In May 1981, a massive food-borne intoxication occurred in Spain. The so-called toxic oil syndrome (TOS) was associated with the consumption of aniline-denatured and refined rapeseed oil that was illegally sold as edible olive oil. Fatty acid anilides and fatty acid derivatives of 3-(phenylamino)propane-1,2-diol were detected in oils and implicated as potential toxic agents and markers of toxic oil batches. Epidemiological evidence points to 3-(phenylamino)propane-1,2-diol derivatives as the putative toxic agents, which were generated during the refining process at the ITH refinery. Here we present the biotransformation and clearance of 3-(phenylamino)propane-1,2-diol (PAP) administered intraperitoneally to A/J and C57BL/6 mice that have been proposed as a murine model for the immunological features of TOS. Mice eliminated 6 microCi of [U-(14)C]PAP during a 24 h period, mostly in urine. Animals exhibited urine elimination rates of 70 and 36% in A/J and C57BL/6 strains, respectively. A/J mice exhibited no increase in the elimination rate when induced with beta-naphthoflavone, whereas C57BL/6 did increase the rate of elimination to 57%. Feces contributed to a lesser extent to the elimination rate (0.6 and 3.3% in A/J and C57BL/6 mice, respectively).

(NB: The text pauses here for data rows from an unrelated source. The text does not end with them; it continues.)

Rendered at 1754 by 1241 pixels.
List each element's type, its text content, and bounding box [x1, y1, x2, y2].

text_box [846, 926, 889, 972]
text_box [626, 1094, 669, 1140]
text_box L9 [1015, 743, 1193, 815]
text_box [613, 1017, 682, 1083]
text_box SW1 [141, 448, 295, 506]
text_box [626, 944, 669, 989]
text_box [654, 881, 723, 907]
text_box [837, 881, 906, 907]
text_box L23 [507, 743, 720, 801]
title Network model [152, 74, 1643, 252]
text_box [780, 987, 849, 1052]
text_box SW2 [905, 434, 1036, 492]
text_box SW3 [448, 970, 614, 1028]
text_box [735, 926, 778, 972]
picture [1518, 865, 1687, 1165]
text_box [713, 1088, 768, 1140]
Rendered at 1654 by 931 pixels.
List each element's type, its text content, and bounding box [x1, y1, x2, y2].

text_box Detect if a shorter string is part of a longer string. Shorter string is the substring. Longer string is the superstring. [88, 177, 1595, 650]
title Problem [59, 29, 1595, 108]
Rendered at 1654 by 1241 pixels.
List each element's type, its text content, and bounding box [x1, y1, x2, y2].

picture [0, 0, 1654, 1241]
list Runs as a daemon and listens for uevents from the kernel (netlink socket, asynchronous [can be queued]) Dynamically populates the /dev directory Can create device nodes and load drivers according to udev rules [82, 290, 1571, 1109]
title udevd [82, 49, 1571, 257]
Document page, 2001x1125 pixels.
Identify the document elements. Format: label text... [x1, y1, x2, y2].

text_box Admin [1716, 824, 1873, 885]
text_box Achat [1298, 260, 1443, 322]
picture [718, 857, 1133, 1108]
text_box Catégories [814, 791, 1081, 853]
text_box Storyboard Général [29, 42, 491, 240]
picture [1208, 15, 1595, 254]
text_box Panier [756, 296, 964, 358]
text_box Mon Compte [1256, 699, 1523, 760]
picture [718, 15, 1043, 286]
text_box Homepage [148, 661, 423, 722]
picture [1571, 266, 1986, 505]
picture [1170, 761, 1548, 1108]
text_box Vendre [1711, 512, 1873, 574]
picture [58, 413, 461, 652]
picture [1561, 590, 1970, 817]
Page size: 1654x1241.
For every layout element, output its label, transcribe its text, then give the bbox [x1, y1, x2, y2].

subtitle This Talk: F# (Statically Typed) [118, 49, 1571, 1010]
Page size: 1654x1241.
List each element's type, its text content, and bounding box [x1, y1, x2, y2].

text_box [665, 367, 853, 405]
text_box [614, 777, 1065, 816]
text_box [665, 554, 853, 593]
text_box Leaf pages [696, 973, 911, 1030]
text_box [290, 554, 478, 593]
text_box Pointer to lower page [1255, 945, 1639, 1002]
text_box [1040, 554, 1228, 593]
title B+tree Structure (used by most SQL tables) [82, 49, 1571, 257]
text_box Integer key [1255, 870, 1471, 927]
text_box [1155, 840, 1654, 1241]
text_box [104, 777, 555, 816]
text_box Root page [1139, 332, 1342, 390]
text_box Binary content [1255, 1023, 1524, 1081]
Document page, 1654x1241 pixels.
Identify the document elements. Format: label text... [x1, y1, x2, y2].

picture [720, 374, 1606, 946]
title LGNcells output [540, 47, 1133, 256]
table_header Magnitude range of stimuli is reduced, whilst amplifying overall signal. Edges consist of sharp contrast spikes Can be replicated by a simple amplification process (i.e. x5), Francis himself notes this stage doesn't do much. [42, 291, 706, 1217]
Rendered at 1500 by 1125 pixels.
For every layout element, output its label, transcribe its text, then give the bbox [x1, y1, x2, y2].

Radioactivity remaining in organ tissues was lower than 1% (liver, lung, kidney, spleen, heart, and muscle). Metabolic species in urine were identified by HPLC coupled to UV and radioisotope detectors and further GC/MS analyses. 2-Hydroxy-3-(phenylamino)propanoic acid metabolite was the major chemical species excreted in urine in both strains, in both control and induced animal groups. This compound was the main urinary metabolite of PAP, and unmetabolized PAP excreted in urine constituted less than 1% of the total administered dose. Two additional highly polar metabolites also detected in urine were identified as 3-[(4'-hydroxyphenyl)amino]propane-1,2-diol and 2-hydroxy-3-[(4'-hydroxyphenyl)amino]propanoic acid. These findings are the first reported on PAP metabolism and clearance in mice strains and suggest that PAP can be extensively metabolized in vivo and potential reactive species can be generated.

Study of apoptosis in human lymphocytes by toxic substances implicated in toxic oil syndrome

Toxic Oil Syndrome is a multisystemic disease that occurred in epidemic proportions in Spain in 1981 caused by the ingestion of rapeseed oil denatured with aniline. Several data implicate T cells in the pathogenesis of the disease. We evaluated the mechanisms of cytotoxicity in human lymphocytes of TOS-related products: aniline, 3-(N-phenylamino)-1,2-propanediol and its mono- and di-oleyl esters and eosinophilia myalgia-related product such as 3-(phenylamino)-L-alanine, which is chemically similar to 3-(N-phenylamino)-1,2-propanediol, and has been found in manufactured L-tryptophan. Our results show that only di-oleyl ester of 3-(N-phenylamino)-1,2-propanediol induces apoptosis in human lymphocytes, in a concentration and time-dependent way, confirmed by morphology, expression of phosphatidylserine in membrane and analysis of DNA degradation.